I read this post by Gary the other day and it got me pondering. I’m fairly certain that most of the pubs in Leicester aren’t so much celebrating St Patrick’s Day as exploiting a commercial opportunity – though in fairness there are a couple of pubs I know in the city that are ‘Irish’ insofar as management and clientelle are concerned. Anyway – St.P’s day. We get to see all those pictures from the USA (nicely mentioned in Gary’s post) and we get to see and hear a lot of people on the wrong side of several pints of the black stuff. Nothing wrong with this at all. It seems to me that for the actual Irish people involved it becomes a celebration of who they are, where they are from, of all things good about their history, of being Irish. Nothing wrong here either – this isn’t a criticism, just a hopefully correct observation. That’s all really good – and the reason I pondered for two days before posting – because I nearly wrote this in response and thought I ought to think first (sometimes I do think first..) – was to try and think of any situation or event or happening or anything that would make me feel like celebrating me being English / British. I cannot think of anything. At all.

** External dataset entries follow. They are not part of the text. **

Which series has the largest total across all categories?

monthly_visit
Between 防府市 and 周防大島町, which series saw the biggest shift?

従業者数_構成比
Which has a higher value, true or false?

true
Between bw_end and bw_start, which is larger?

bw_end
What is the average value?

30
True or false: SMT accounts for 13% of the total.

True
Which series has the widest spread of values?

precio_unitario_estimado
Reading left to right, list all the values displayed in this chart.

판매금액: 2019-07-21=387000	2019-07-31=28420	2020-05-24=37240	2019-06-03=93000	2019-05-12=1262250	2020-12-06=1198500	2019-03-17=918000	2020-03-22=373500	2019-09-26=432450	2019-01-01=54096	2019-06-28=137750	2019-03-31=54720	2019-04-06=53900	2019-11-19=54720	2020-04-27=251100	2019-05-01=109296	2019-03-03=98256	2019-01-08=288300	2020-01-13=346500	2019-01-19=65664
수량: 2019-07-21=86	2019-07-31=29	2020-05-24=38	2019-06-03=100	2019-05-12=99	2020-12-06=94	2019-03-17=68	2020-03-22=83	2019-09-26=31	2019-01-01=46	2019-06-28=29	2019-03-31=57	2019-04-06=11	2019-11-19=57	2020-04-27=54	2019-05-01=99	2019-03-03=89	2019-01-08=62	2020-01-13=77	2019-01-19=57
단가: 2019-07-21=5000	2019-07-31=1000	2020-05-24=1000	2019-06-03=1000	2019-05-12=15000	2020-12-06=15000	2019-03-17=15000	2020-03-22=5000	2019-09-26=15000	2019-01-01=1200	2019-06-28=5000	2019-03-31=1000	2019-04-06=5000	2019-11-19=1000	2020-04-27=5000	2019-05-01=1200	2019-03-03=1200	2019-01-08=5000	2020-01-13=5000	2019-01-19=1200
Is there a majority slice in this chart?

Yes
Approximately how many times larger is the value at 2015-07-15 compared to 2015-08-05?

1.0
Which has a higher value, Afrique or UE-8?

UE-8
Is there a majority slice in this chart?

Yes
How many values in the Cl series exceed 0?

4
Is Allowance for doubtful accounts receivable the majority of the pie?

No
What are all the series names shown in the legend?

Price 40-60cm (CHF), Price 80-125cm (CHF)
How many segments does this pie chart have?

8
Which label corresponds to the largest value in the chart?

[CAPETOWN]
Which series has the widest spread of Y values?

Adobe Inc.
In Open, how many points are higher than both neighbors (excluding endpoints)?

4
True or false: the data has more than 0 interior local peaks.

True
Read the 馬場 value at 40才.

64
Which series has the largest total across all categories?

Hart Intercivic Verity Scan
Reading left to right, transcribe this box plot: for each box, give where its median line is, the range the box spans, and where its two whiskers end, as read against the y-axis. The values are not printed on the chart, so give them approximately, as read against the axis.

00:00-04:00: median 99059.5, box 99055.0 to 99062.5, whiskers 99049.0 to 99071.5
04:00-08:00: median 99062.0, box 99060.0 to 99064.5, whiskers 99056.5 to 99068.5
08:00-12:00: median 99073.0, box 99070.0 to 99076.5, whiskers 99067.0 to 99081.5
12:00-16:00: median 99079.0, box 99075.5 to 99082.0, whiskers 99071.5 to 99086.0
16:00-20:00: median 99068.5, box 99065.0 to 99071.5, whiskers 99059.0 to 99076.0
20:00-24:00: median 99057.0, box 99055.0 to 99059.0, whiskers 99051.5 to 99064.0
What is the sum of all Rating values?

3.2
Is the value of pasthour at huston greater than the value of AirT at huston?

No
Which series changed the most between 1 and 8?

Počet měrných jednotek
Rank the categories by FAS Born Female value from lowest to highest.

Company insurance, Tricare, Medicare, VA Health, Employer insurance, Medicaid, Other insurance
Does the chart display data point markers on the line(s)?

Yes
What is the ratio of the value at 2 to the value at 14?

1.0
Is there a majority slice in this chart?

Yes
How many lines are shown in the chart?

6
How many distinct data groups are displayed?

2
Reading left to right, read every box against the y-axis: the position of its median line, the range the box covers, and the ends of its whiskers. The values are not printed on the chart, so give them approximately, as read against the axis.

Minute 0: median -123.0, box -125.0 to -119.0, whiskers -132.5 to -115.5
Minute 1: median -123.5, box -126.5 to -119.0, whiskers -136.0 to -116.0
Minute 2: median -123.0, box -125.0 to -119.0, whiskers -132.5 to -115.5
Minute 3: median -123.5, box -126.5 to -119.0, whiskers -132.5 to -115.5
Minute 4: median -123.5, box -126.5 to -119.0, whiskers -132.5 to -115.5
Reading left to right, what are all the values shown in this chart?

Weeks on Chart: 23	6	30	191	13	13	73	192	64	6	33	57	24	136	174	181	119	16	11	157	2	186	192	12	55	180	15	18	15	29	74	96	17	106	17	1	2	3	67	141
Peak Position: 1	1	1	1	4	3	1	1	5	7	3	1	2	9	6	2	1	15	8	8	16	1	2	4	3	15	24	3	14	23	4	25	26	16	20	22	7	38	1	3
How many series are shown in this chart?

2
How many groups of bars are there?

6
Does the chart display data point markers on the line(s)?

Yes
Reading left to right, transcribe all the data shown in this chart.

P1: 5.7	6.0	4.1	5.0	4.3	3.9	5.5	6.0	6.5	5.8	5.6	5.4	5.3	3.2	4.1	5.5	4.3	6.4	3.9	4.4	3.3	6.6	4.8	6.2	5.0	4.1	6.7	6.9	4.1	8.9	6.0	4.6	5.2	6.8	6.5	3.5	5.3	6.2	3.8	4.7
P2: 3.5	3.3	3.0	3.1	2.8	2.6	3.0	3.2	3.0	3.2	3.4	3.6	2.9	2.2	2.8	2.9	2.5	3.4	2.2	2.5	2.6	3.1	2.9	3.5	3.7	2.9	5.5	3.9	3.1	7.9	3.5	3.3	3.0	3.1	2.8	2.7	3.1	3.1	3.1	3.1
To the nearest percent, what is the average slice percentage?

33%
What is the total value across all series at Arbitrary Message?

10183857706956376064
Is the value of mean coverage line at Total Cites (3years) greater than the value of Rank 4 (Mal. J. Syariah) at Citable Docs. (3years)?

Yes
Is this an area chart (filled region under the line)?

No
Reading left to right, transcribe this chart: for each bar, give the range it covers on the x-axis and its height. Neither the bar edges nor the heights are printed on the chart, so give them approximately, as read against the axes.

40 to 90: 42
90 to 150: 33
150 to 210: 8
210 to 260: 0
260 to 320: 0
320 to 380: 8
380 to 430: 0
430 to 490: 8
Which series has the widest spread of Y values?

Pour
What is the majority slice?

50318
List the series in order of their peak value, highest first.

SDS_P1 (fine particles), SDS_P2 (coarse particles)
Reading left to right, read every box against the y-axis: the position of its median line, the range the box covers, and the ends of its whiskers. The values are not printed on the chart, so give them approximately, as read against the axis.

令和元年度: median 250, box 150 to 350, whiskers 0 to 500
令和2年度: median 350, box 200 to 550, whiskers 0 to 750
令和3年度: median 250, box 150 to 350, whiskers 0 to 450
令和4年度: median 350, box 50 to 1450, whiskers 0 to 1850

St George’s Day is …. when? April 23 according to wikipedia but I’d not have known. It’s not celebrated in a way I can recall – and even if it were I have not the slightest doubt that someone would deem it grossly offensive to everyone not English and would sue under the Human Rights Act because their sensibilities had been deeply and irreversibly damaged but several thousand pounds would ease the pain so hand it over because I’ve got all you natives over a barrel (oops… getting into another topic there!). But even if it does get celebrated – and I’m confident the breweries and card-making companies are working on it – it still wouldn’t make me feel ‘English’. Maybe it’s because I’m still here? Maybe if I lived in the Rockie Mountains I’d feel more English as I woke on April 23 and brewed myself a nice cup of Earl Grey. Maybe I don’t know what I’ve got – or who I am – until it’s taken away? Maybe the celebrations in the US are so over the bloody top not because they are celebrating but because they are wanting to attach themselves to something so they party harder to try and make it more real? Not having been to Ireland I don’t know how it’s celebrated there – at a guess, more restrained than over the Atlantic.
Maybe it’s because of my attitude and experience so far, but I can’t imagine a situation where I would be either proud to say I’m English or I would celebrate that fact. Is that wrong? Or it is just not right? I would certainly fail Norman Tebbit’s Cricket test partly because the game bores me but mainly because I wouldn’t care who won. I don’t care about such national events and if anything I would want to see a good game, a close game, a game where the best really did win and not just because they were a certain nationality. Wars are meant to ‘bring the nation together’ – Thatcher wanted a war and made one happen to bolster her own political ends and it worked for her. His Tonyness tried the same thing and now wants us all to praise his school agenda and neatly forget the complete mess he has helped create in Iraq. He wanted ‘people’ to be proud to be ‘British’ or ‘English’ because we helped sort Iraq out. No, got that wrong. Very wrong. There is nothing a politician can do to make me feel that way – but they’ll keep trying. They’ll keep trying to attach our hopes to their aspirations.
For some Irish people on the 17th it’ll be just another day. For others an excuse to get pissed, others still just a tradition. But for the last group it really will be a day of pride, of a deep satisfaction of being Irish and the deep roots behind that. That’s a feeling, a something I cannot get close to for myself and I can’t decide what that means.